### DATA
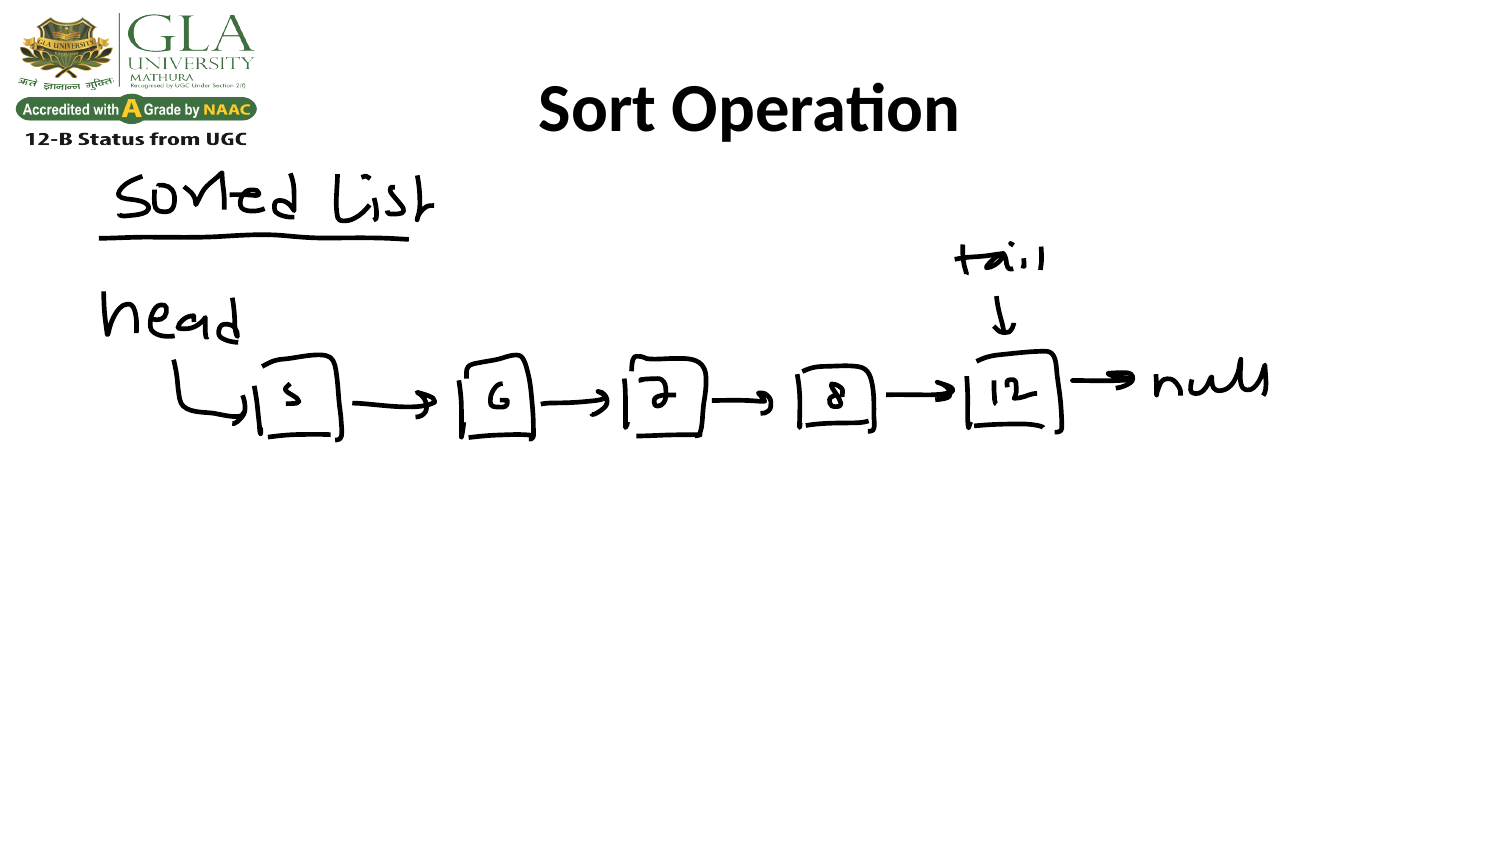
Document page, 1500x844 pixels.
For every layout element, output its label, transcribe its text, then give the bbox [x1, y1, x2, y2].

text_box [1190, 359, 1266, 396]
text_box [954, 244, 1014, 275]
text_box Sort Operation [74, 33, 1425, 175]
text_box [631, 356, 707, 437]
text_box [458, 380, 464, 438]
text_box [624, 378, 628, 428]
text_box [466, 355, 534, 439]
text_box [373, 197, 377, 221]
picture [9, 8, 263, 150]
text_box [229, 189, 265, 212]
text_box [178, 315, 208, 338]
text_box [173, 359, 246, 424]
text_box [183, 172, 225, 210]
text_box [336, 174, 370, 221]
text_box [886, 382, 953, 400]
text_box [262, 354, 342, 441]
text_box [148, 304, 175, 337]
text_box [993, 296, 1014, 334]
text_box [1072, 372, 1133, 389]
text_box [976, 351, 1062, 433]
text_box [1155, 374, 1181, 396]
text_box [966, 376, 971, 428]
text_box [352, 392, 435, 418]
text_box [118, 176, 149, 216]
text_box [218, 297, 239, 343]
text_box [802, 365, 875, 432]
text_box [974, 423, 1044, 428]
text_box [154, 185, 175, 212]
text_box [387, 187, 404, 215]
text_box [274, 173, 295, 218]
text_box [540, 391, 608, 415]
text_box [103, 291, 137, 335]
text_box [711, 392, 771, 414]
text_box [417, 175, 435, 220]
text_box [98, 234, 409, 240]
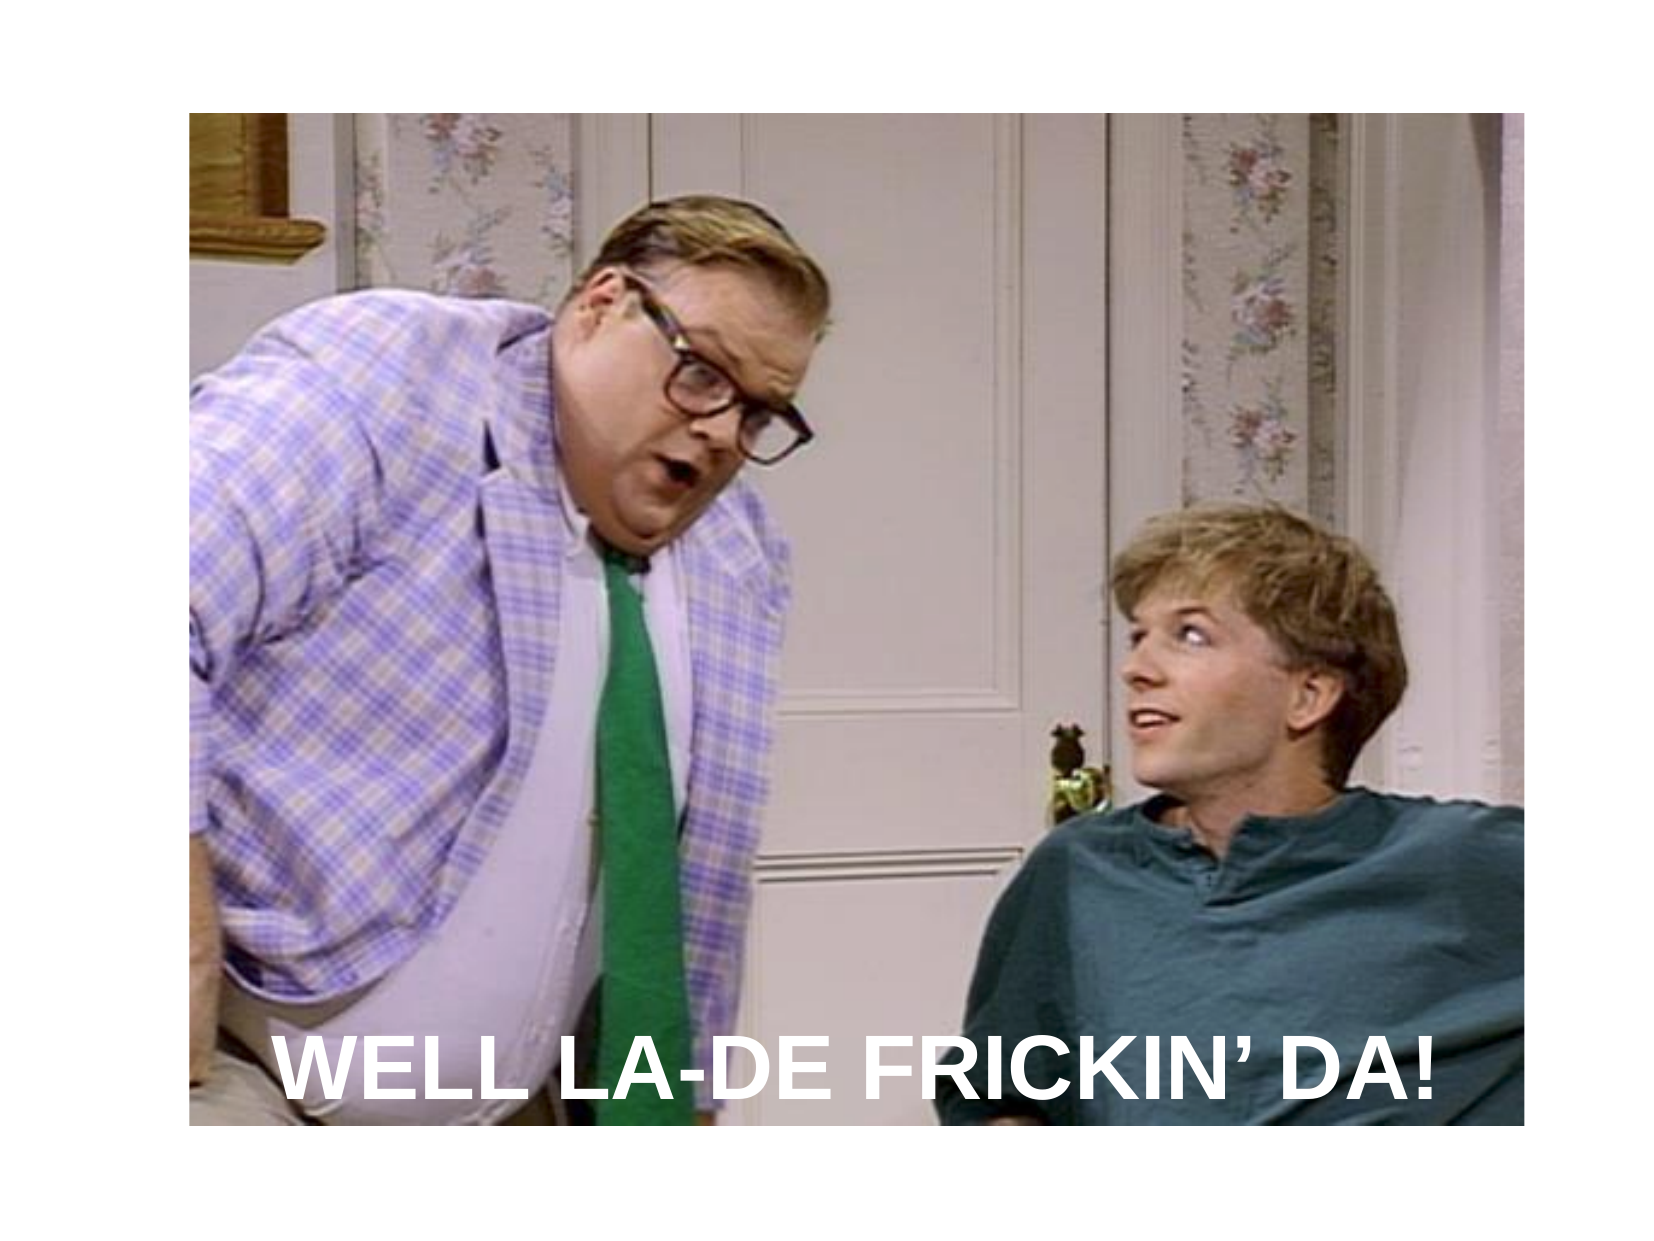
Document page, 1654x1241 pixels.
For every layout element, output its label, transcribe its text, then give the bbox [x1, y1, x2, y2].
######
[TASK OBJECTIVE]
Scan the records above, then copy out each line that mentions "page".

[YOUR RESPONSE]
Document page, 1500x844 pixels.
Document page, 1654x1241 pixels.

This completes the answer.